● About this task
The entries shown below should be output exactly as they appear.

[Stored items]
- Opening Delimiter -

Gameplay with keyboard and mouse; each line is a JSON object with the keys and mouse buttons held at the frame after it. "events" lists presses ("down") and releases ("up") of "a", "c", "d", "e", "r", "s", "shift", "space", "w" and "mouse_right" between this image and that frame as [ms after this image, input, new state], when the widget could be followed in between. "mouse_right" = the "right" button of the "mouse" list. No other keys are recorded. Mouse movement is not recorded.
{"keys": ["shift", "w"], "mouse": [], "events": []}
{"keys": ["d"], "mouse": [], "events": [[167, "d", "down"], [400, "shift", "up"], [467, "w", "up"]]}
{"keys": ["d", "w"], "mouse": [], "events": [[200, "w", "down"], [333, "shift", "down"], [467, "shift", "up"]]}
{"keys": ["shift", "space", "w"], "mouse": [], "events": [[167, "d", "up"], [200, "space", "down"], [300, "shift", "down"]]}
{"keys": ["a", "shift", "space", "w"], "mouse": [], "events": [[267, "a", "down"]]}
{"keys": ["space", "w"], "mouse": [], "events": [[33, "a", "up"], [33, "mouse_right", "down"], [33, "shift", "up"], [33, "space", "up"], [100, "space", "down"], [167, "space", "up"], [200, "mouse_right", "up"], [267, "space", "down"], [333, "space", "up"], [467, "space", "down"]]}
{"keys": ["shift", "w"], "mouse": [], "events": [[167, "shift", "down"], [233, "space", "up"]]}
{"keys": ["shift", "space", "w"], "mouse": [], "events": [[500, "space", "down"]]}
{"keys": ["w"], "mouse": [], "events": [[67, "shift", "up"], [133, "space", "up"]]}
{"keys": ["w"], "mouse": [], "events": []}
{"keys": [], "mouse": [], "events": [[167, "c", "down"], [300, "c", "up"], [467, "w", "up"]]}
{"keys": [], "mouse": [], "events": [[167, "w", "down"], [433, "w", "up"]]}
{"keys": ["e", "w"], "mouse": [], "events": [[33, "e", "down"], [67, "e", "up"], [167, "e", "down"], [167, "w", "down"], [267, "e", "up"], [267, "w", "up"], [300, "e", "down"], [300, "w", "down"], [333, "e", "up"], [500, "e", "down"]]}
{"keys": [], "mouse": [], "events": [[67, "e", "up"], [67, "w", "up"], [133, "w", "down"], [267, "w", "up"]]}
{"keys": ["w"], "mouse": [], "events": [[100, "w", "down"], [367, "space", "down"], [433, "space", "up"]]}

- Closing Delimiter -

● Response to this task
Gameplay with keyboard and mouse; each line is a JSON object with the keys and mouse buttons held at the frame after it. "events" lists presses ("down") and releases ("up") of "a", "c", "d", "e", "r", "s", "shift", "space", "w" and "mouse_right" between this image and that frame as [ms after this image, input, new state], when the widget could be followed in between. "mouse_right" = the "right" button of the "mouse" list. No other keys are recorded. Mouse movement is not recorded.
{"keys": ["shift", "w"], "mouse": [], "events": []}
{"keys": ["d"], "mouse": [], "events": [[167, "d", "down"], [400, "shift", "up"], [467, "w", "up"]]}
{"keys": ["d", "w"], "mouse": [], "events": [[200, "w", "down"], [333, "shift", "down"], [467, "shift", "up"]]}
{"keys": ["shift", "space", "w"], "mouse": [], "events": [[167, "d", "up"], [200, "space", "down"], [300, "shift", "down"]]}
{"keys": ["a", "shift", "space", "w"], "mouse": [], "events": [[267, "a", "down"]]}
{"keys": ["space", "w"], "mouse": [], "events": [[33, "a", "up"], [33, "mouse_right", "down"], [33, "shift", "up"], [33, "space", "up"], [100, "space", "down"], [167, "space", "up"], [200, "mouse_right", "up"], [267, "space", "down"], [333, "space", "up"], [467, "space", "down"]]}
{"keys": ["shift", "w"], "mouse": [], "events": [[167, "shift", "down"], [233, "space", "up"]]}
{"keys": ["shift", "space", "w"], "mouse": [], "events": [[500, "space", "down"]]}
{"keys": ["w"], "mouse": [], "events": [[67, "shift", "up"], [133, "space", "up"]]}
{"keys": ["w"], "mouse": [], "events": []}
{"keys": [], "mouse": [], "events": [[167, "c", "down"], [300, "c", "up"], [467, "w", "up"]]}
{"keys": [], "mouse": [], "events": [[167, "w", "down"], [433, "w", "up"]]}
{"keys": ["e", "w"], "mouse": [], "events": [[33, "e", "down"], [67, "e", "up"], [167, "e", "down"], [167, "w", "down"], [267, "e", "up"], [267, "w", "up"], [300, "e", "down"], [300, "w", "down"], [333, "e", "up"], [500, "e", "down"]]}
{"keys": [], "mouse": [], "events": [[67, "e", "up"], [67, "w", "up"], [133, "w", "down"], [267, "w", "up"]]}
{"keys": ["w"], "mouse": [], "events": [[100, "w", "down"], [367, "space", "down"], [433, "space", "up"]]}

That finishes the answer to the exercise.